‘A day in the life’ – Ben Brindle

We’ve asked our #DataImpactFellows to share a day in their life. 

Ben BrindleOver the past few months, Ben Brindle has been spending around half of each week working as a research assistant for the labour market economist Jonathan Wadsworth at the LSE’s Centre for Economic Performance (CEP). He takes us through a typical day.

 

 

On those one or two days a week when I make the journey to the London School of Economics, my alarm greets me only a little earlier than usual, but early enough for me to thank the heavens that I don’t have to reach the office in Central London until 10am.

“Who on earth are these people that commute into London from Brighton every day for 9am?” I think to myself, before remembering that in just a few weeks I’ll start working at the Department for Work and Pensions in Whitehall and will be doing exactly that.

A beautiful spot to work

Any Southern Rail delays aside, I arrive at my desk in the wonderful Lincoln’s Inn Field building and have up to an hour before Jonathan arrives. This gives me some time to make some last minute changes and clarifications to the code I’ve been writing and amending for a study that uses British Household Panel Survey and Understanding Society data to investigate the consumption effects of an increase in the UK minimum wage on minimum wage households.

Front of the building where the Centre for Economic Performance at the LSE is based

Image: The building where the Centre for Economic Performance at the LSE is based

 

One last time to check that the minimum wage variables and the controls are correct – thanks George Osborne for making it that little bit more complicated and creating a new minimum wage rate for 21-24 year olds.

Like going through your homework with your teacher

Soon enough Jonathan arrives and we head off to his office to run through the code that I’ve spent the last few weeks working on. It almost feels like going through your homework with your teacher.

As Jonathan clicks to run the code an error pops up and panic begins to set in. Oh no, it’s fine. It’s only because the USB is assigned to a different drive on his computer. File paths changed, we go again with more success. That’s more like it!

A few files (and a couple of amendments) later and the raw data has been cleaned, prepared, and is now ready for the analysis, but first we need to check that the variables look consistent over time. I don’t think there was anything I overlooked, was there? Jonathan spends rather a long time staring intently at the expenditure variables before declaring “looks good, we’re ready to go”.

Success! I won’t see the outcome of the analysis just yet, however – it will have to run overnight because the dataset is so large.

Even the best economists…

After a quick break for lunch we turn to the project which has taken up most of my time at the CEP, a study that uses Labour Force Survey data to analyse the relationship between austerity and workplace stress.
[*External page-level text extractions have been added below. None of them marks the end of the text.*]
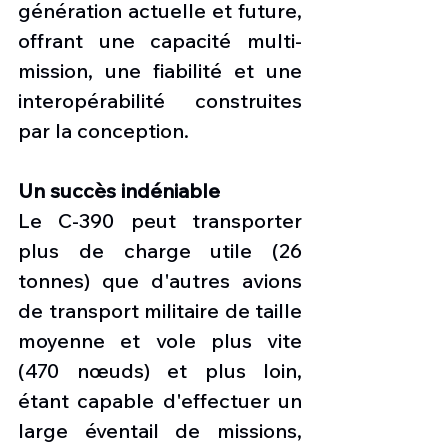
génération actuelle et future, 
offrant une capacité multi-
mission, une fiabilité et une 
interopérabilité construites 
par la conception.
Un succès indéniable
Le C-390 peut transporter 
plus de charge utile (26 
tonnes) que d'autres avions 
de transport militaire de taille 
moyenne et vole plus vite 
(470 nœuds) et plus loin, 
étant capable d'effectuer un 
large éventail de missions, 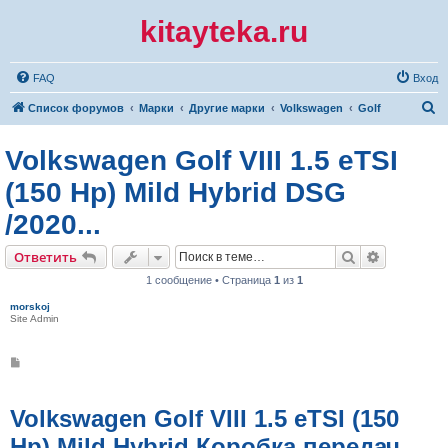
kitayteka.ru
FAQ
Вход
П
Список форумов
Марки
Другие марки
Volkswagen
Golf
о
Volkswagen Golf VIII 1.5 eTSI
и
с
(150 Hp) Mild Hybrid DSG
к
/2020...
Поиск
Расширен
Ответить
1 сообщение • Страница
1
из
1
morskoj
Site Admin
С
о
о
б
щ
Volkswagen Golf VIII 1.5 eTSI (150
е
н
Hp) Mild Hybrid Коробка передач
и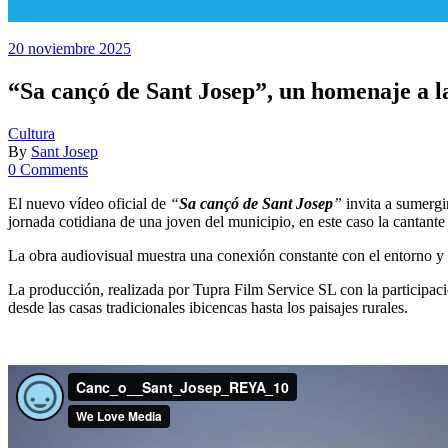
20 noviembre 2025
“Sa cançó de Sant Josep”, un homenaje a la
Cultura
By
Sant Josep
0 Comments
El nuevo vídeo oficial de
“
Sa cançó de Sant Josep
”
invita a sumergi
jornada cotidiana de una joven del municipio, en este caso la cantant
La obra audiovisual muestra una conexión constante con el entorno y
La producción, realizada por Tupra Film Service SL con la participació
desde las casas tradicionales ibicencas hasta los paisajes rurales.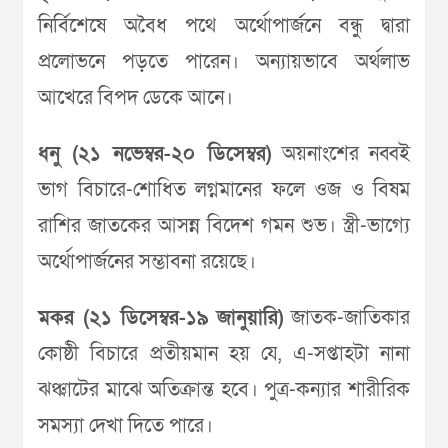
নির্বিশেষে অবৈধ পথে অর্থোপার্জনে বন্ধু দ্বারা
প্রলোভনে পড়তে পারেন। অন্যায়ভাবে অর্থলাভ
আখেরে বিপদ ডেকে আনে।
ধনু (২১ নভেম্বর-২০ ডিসেম্বর)
অয়নাংশের নব্বই
ভাগ বিচারে-শোধিত লগ্নমানের ফলে ওজ ও বিষম
রাশির জাতকের আসন্ন বিদেশ গমন শুভ। স্ত্রী-ভাগ্যে
অর্থোপার্জনের সম্ভাবনা রয়েছে।
মকর (২১ ডিসেম্বর-১৯ জানুয়ারি)
জাতক-জাতিকার
কোষ্ঠী বিচারে প্রতীয়মান হয় যে, এ-সপ্তাহটা নানা
ঝঞ্ঝাটের মাঝে অতিক্রান্ত হবে। পুত্র-কন্যার শারীরিক
সমস্যা দেখা দিতে পারে।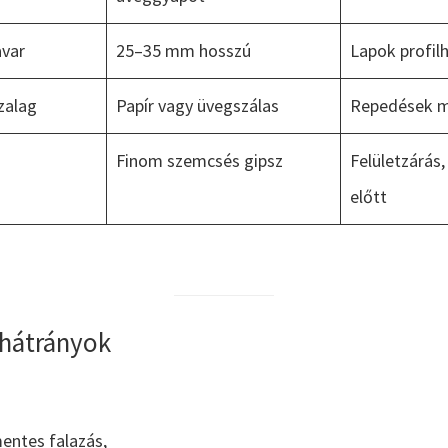
avar
25–35 mm hosszú
Lapok profil
zalag
Papír vagy üvegszálas
Repedések m
Finom szemcsés gipsz
Felületzárás,
előtt
 hátrányok
entes falazás,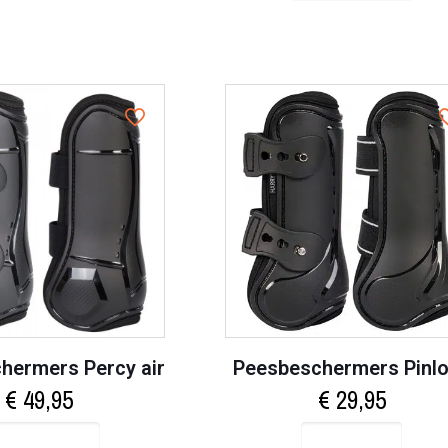
hermers Percy air
Peesbeschermers Pinl
€
49,95
€
29,95
Select options
Add to cart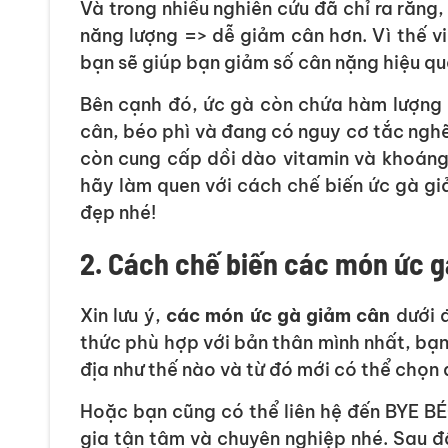
Và trong nhiều nghiên cứu đã chỉ ra rằng
năng lượng => dễ giảm cân hơn. Vì thế 
bạn sẽ giúp bạn giảm số cân nặng hiệu qu
Bên cạnh đó, ức gà còn chứa hàm lượng 
cân, béo phì và đang có nguy cơ tắc ng
còn cung cấp dồi dào vitamin và khoáng c
hãy làm quen với cách chế biến ức gà gi
đẹp nhé!
2. Cách chế biến các món ức 
Xin lưu ý,
các món ức gà giảm cân
dưới 
thức phù hợp với bản thân mình nhất, bạn
địa như thế nào và từ đó mới có thể chọn
Hoặc bạn cũng có thể liên hệ đến BYE BÉ
gia tận tâm và chuyên nghiệp nhé. Sau đ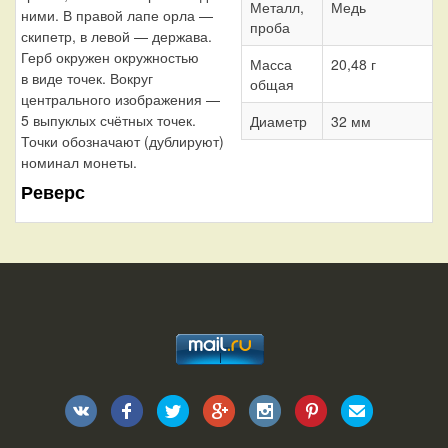
Металл,
Медь
ними. В правой лапе орла —
проба
скипетр, в левой — держава.
Герб окружен окружностью
Масса
20,48 г
в виде точек. Вокруг
общая
центрального изображения —
5 выпуклых счётных точек.
Диаметр
32 мм
Точки обозначают (дублируют)
номинал монеты.
Реверс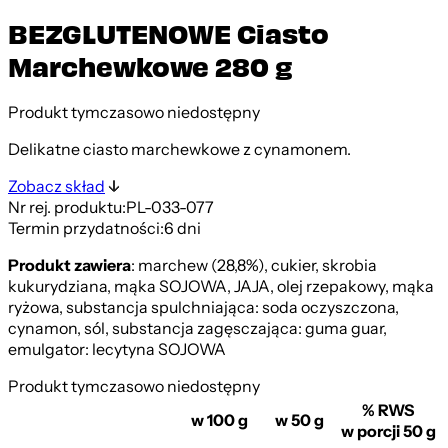
BEZGLUTENOWE Ciasto
Marchewkowe 280 g
Produkt tymczasowo niedostępny
Delikatne ciasto marchewkowe z cynamonem.
Zobacz skład
Nr rej. produktu:
PL-033-077
Termin przydatności:
6 dni
Produkt zawiera
: marchew (28,8%), cukier, skrobia
kukurydziana, mąka SOJOWA, JAJA, olej rzepakowy, mąka
ryżowa, substancja spulchniająca: soda oczyszczona,
cynamon, sól, substancja zagęsczająca: guma guar,
emulgator: lecytyna SOJOWA
Produkt tymczasowo niedostępny
% RWS
w 100 g
w 50 g
w porcji 50 g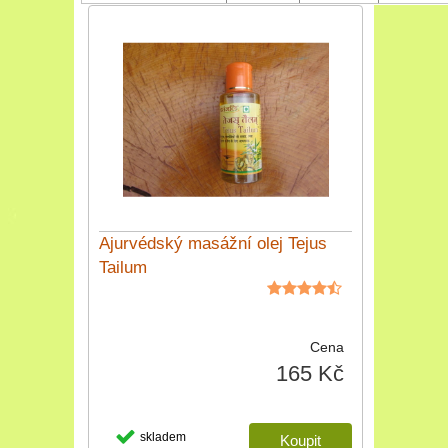
Ajurvédský masážní olej Tejus
Tailum
Cena
165 Kč
skladem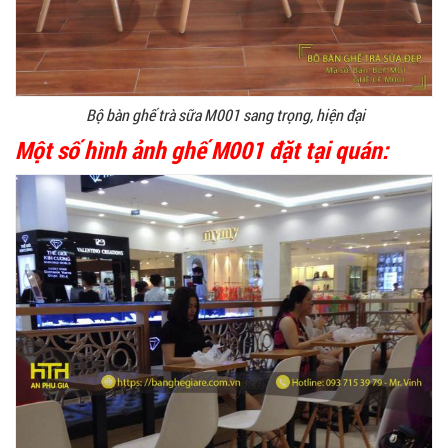
Bộ bàn ghế trà sữa M001 sang trọng, hiện đại
Một số hình ảnh ghế M001 đặt tại quán: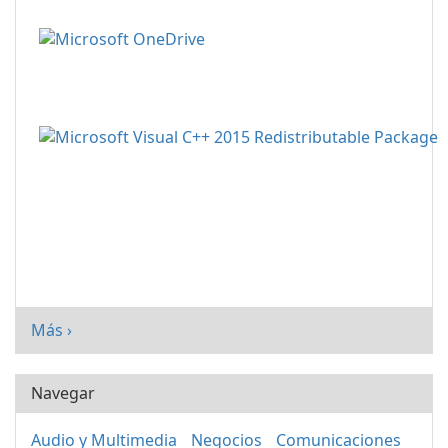
Más ›
Navegar
Audio y Multimedia
Negocios
Comunicaciones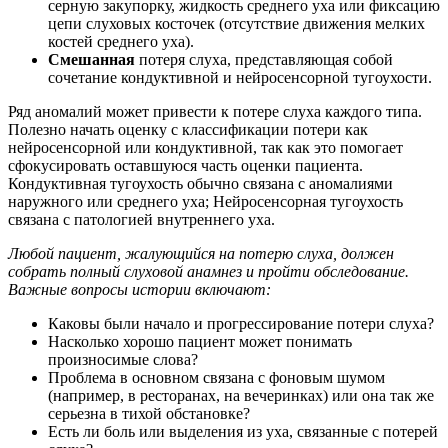
серную закупорку, жидкость среднего уха или фиксацию
цепи слуховых косточек (отсутствие движения мелких
костей среднего уха).
Смешанная
потеря слуха, представляющая собой
сочетание кондуктивной и нейросенсорной тугоухости.
Ряд аномалий может привести к потере слуха каждого типа.
Полезно начать оценку с классификации потери как
нейросенсорной или кондуктивной, так как это помогает
сфокусировать оставшуюся часть оценки пациента.
Кондуктивная тугоухость обычно связана с аномалиями
наружного или среднего уха; Нейросенсорная тугоухость
связана с патологией внутреннего уха.
Любой пациент, жалующийся на потерю слуха, должен
собрать полный слуховой анамнез и пройти обследование.
Важные вопросы истории включают:
Каковы были начало и прогрессирование потери слуха?
Насколько хорошо пациент может понимать
произносимые слова?
Проблема в основном связана с фоновым шумом
(например, в ресторанах, на вечеринках) или она так же
серьезна в тихой обстановке?
Есть ли боль или выделения из уха, связанные с потерей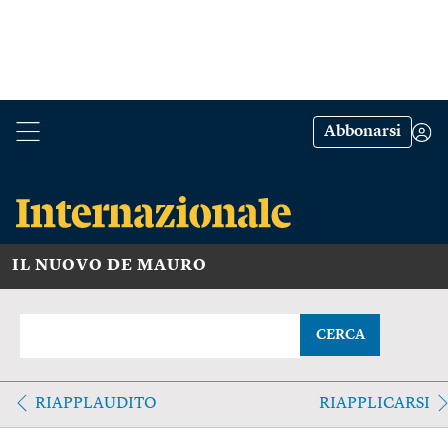
Abbonarsi
IL NUOVO DE MAURO
CERCA
RIAPPLAUDITO
RIAPPLICARSI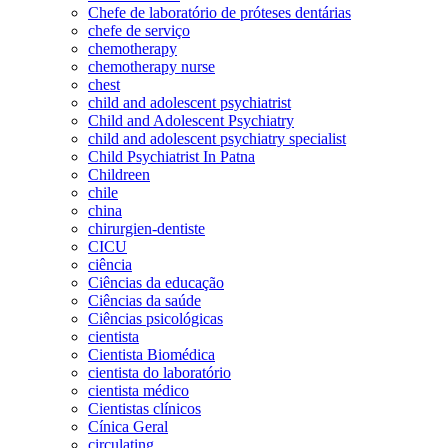
Chefe de laboratório de próteses dentárias
chefe de serviço
chemotherapy
chemotherapy nurse
chest
child and adolescent psychiatrist
Child and Adolescent Psychiatry
child and adolescent psychiatry specialist
Child Psychiatrist In Patna
Childreen
chile
china
chirurgien-dentiste
CICU
ciência
Ciências da educação
Ciências da saúde
Ciências psicológicas
cientista
Cientista Biomédica
cientista do laboratório
cientista médico
Cientistas clínicos
Cínica Geral
circulating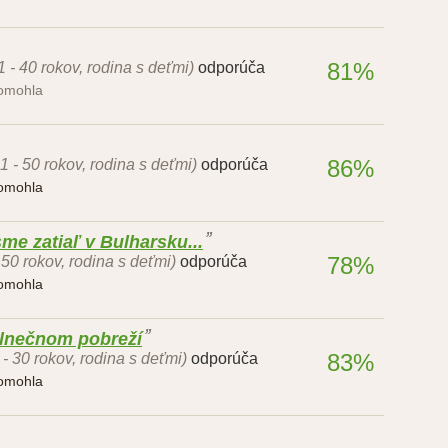
81%
1 - 40 rokov, rodina s deťmi)
odporúča
pomohla
86%
1 - 50 rokov, rodina s deťmi)
odporúča
pomohla
sme zatiaľ v Bulharsku...
78%
 50 rokov, rodina s deťmi)
odporúča
pomohla
Slnečnom pobreží
83%
 - 30 rokov, rodina s deťmi)
odporúča
pomohla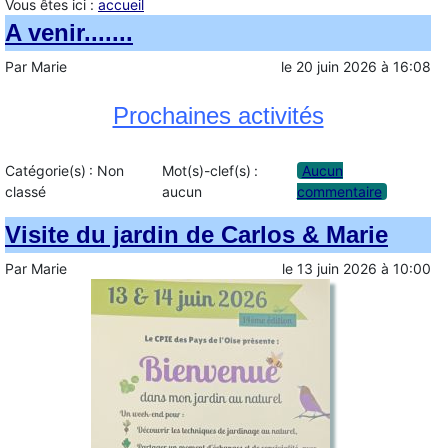
Vous êtes ici :
accueil
A venir.......
Par
Marie
le
20 juin 2026
à
16:08
Prochaines activités
Catégorie(s) :
Non
Mot(s)-clef(s) :
Aucun
classé
aucun
commentaire
Visite du jardin de Carlos & Marie
Par
Marie
le
13 juin 2026
à
10:00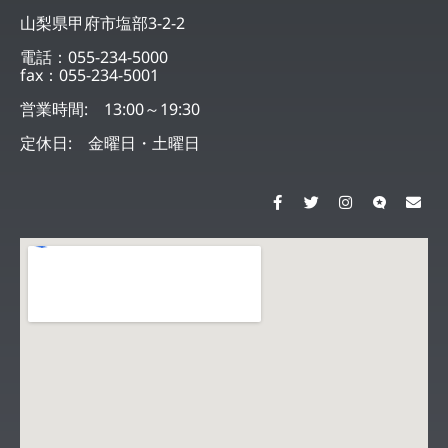
山梨県甲府市塩部3-2-2
電話：055-234-5000
fax：055-234-5001
営業時間: 13:00～19:30
定休日: 金曜日・土曜日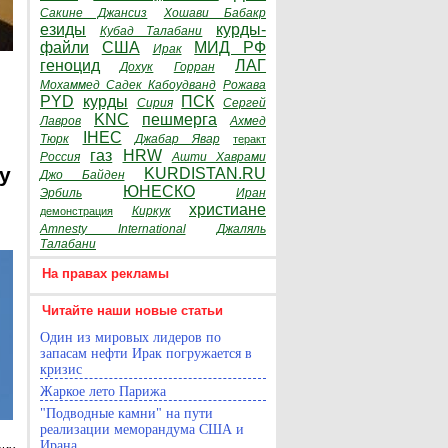
Сакине Джансиз
Хошави Бабакр
езиды
курды-
Кубад Талабани
файли
США
МИД РФ
Ирак
геноцид
ЛАГ
Дохук
Горран
Мохаммед Садек Кабоудванд
Рожава
PYD
курды
ПСК
Сирия
Сергей
KNC
пешмерга
Лавров
Ахмед
IHEC
Тюрк
Джабар Явар
теракт
газ
HRW
Россия
Ашти Хаврами
y
KURDISTAN.RU
Джо Байден
ЮНЕСКО
Эрбиль
Иран
христиане
Киркук
демонстрация
Amnesty International
Джаляль
Талабани
На правах рекламы
Читайте наши новые статьи
Один из мировых лидеров по
запасам нефти Ирак погружается в
кризис
Жаркое лето Парижа
"Подводные камни" на пути
реализации меморандума США и
Ирана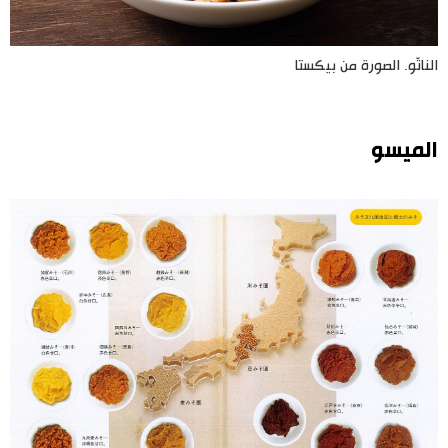
الناتّو. الصورة من بيكستا
الميسو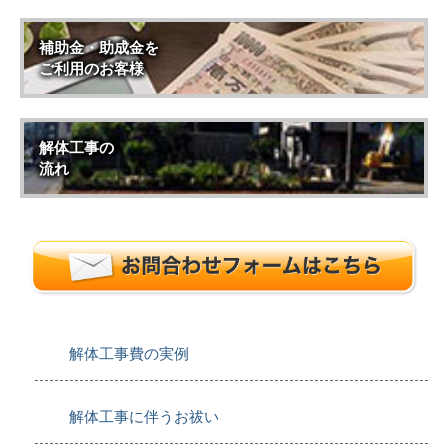
補助金・助成金を
ご利用のお客様
解体工事の
流れ
解体工事費の実例
解体工事に伴うお祓い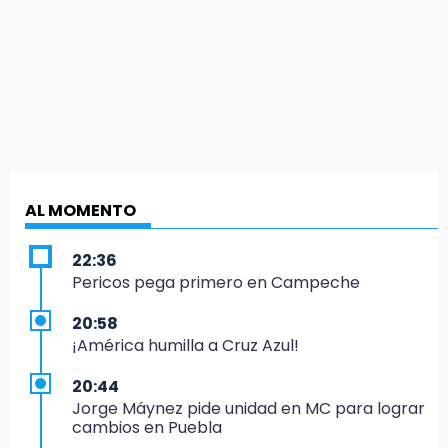
AL MOMENTO
22:36
Pericos pega primero en Campeche
20:58
¡América humilla a Cruz Azul!
20:44
Jorge Máynez pide unidad en MC para lograr
cambios en Puebla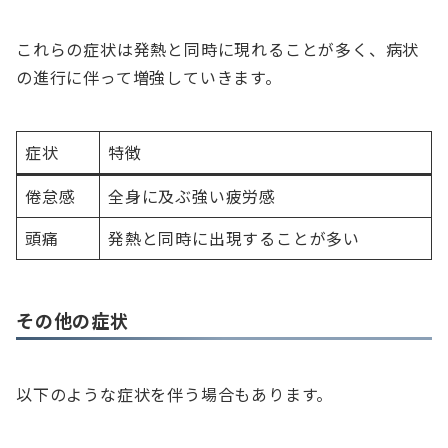
これらの症状は発熱と同時に現れることが多く、病状
の進行に伴って増強していきます。
症状
特徴
倦怠感
全身に及ぶ強い疲労感
頭痛
発熱と同時に出現することが多い
その他の症状
以下のような症状を伴う場合もあります。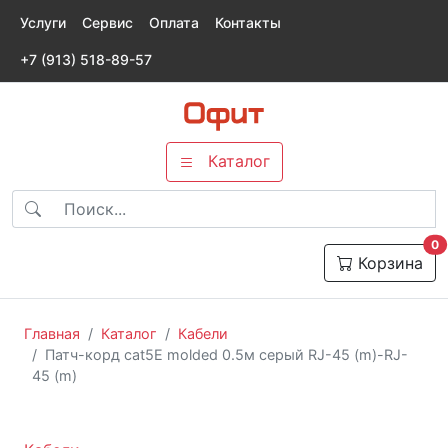
Услуги
Сервис
Оплата
Контакты
+7 (913) 518-89-57
Каталог
т
0
Корзина
Главная
Каталог
Кабели
Патч-корд cat5E molded 0.5м серый RJ-45 (m)-RJ-
45 (m)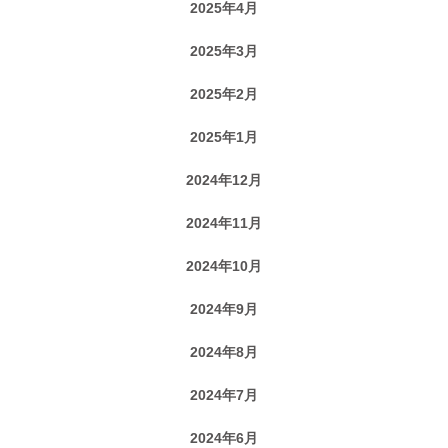
2025年4月
2025年3月
2025年2月
2025年1月
2024年12月
2024年11月
2024年10月
2024年9月
2024年8月
2024年7月
2024年6月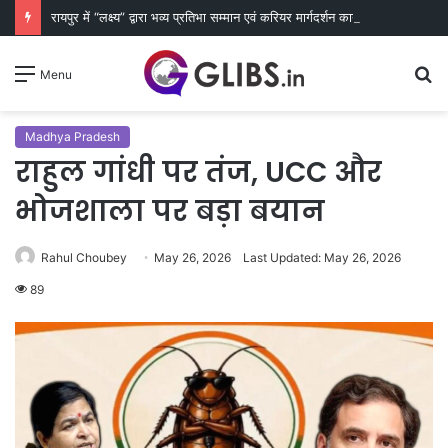
रायपुर में “लक्ष्य” द्वारा भव्य प्रतिभा सम्मान एवं करियर मार्गदर्शन कार्यक्रम संपन्न
S
Menu
fo
Madhya Pradesh
राहुल गांधी पर तंज, UCC और
भोजशाला पर बड़ा बयान
Rahul Choubey
May 26, 2026
Last Updated: May 26, 2026
89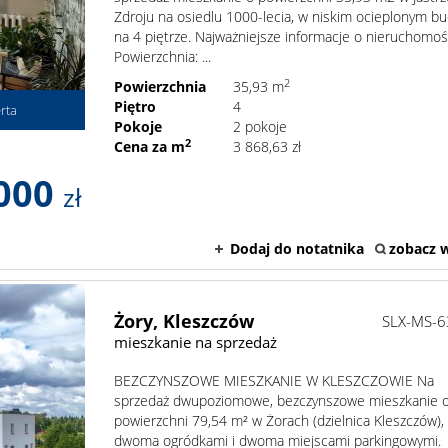
Zdroju na osiedlu 1000-lecia, w niskim ocieplonym b
na 4 piętrze. Najważniejsze informacje o nieruchomoś
Powierzchnia: ...
2
Powierzchnia
35,93 m
Piętro
4
rta
Pokoje
2 pokoje
2
Cena za m
3 868,63 zł
000
zł
Dodaj do notatnika
zobacz w
Żory,
Kleszczów
SLX-MS-
mieszkanie na sprzedaż
BEZCZYNSZOWE MIESZKANIE W KLESZCZOWIE Na
sprzedaż dwupoziomowe, bezczynszowe mieszkanie 
powierzchni 79,54 m² w Żorach (dzielnica Kleszczów),
dwoma ogródkami i dwoma miejscami parkingowymi.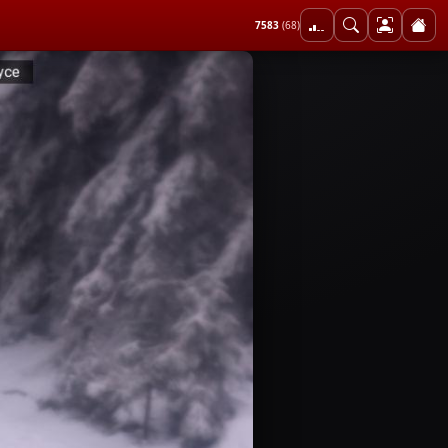
7583
(68)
Much of the time working on this study has been spent looking for variables that can be used to reflect austerity, but today we’re seeing if we can address the fact that the occupation classifications in the data changed in 2010 by mapping the old classifications to the new ones. Given that austerity kicked off just as the classifications changed, this is really quite an important task.

We run the code which takes the mapping weights from the Office for National Statistics and apply it to our data, but we have a problem: the population of the mapped occupation cells are around five times the size of the population of the cells in the other years. Is it my code that’s the issue?

We follow up this possibility but it appears instead to be something to do with the mapping. “It’s not the end of the world”, Jonathan says, “so long as the proportions are consistent over time”.

However, while the proportions aren’t miles apart another issue emerges instead, with the variable values quite erratic from one year to the next. “Perhaps a three-digit classification is the way to go”. It’s reassuring to know that even the best economists run into issues.

For the next couple of hours I take my code and amend it to prepare the data at the more aggregated three-digit level. Although upon reviewing the data I can see that the disparity between the cell populations remains, the variable proportions are far less erratic than before.

It’s a step in the right direction at least.

Taking advantage of opportunities

As Jonathan has gone home by this time, I spend the next 45 minutes or so on a historical study looking at commuting patterns. This requires using records of bus routes from 1931 to plot the coordinates of bus stops. I guess that research isn’t all glitz and glam, but somebody’s got to do it!

From there I head across the campus to watch a lecture by Hassan Damluji titled “What Citizens of the World Can Learn from Nationalism”.

After all, why bother working at LSE and not take advantage of their ability to attract some of the best scholars and thinkers from around the world?


About the author

Ben Brindle is one of the UK Data Service Data Impact Fellows 2019 and is in the second year of his economics PhD at the University of Brighton’s Business School.

His research, which is funded by the ESRC’s South Coast DTP, examines how the labour market responds to immigration-induced supply shocks; through either technology mix changes, where firms alter their production techniques or output mix changes, where firms that use the abundant labour type intensively grow in size. To do this, he uses the Quarterly Labour Force Survey and the Annual Respondent’s Database.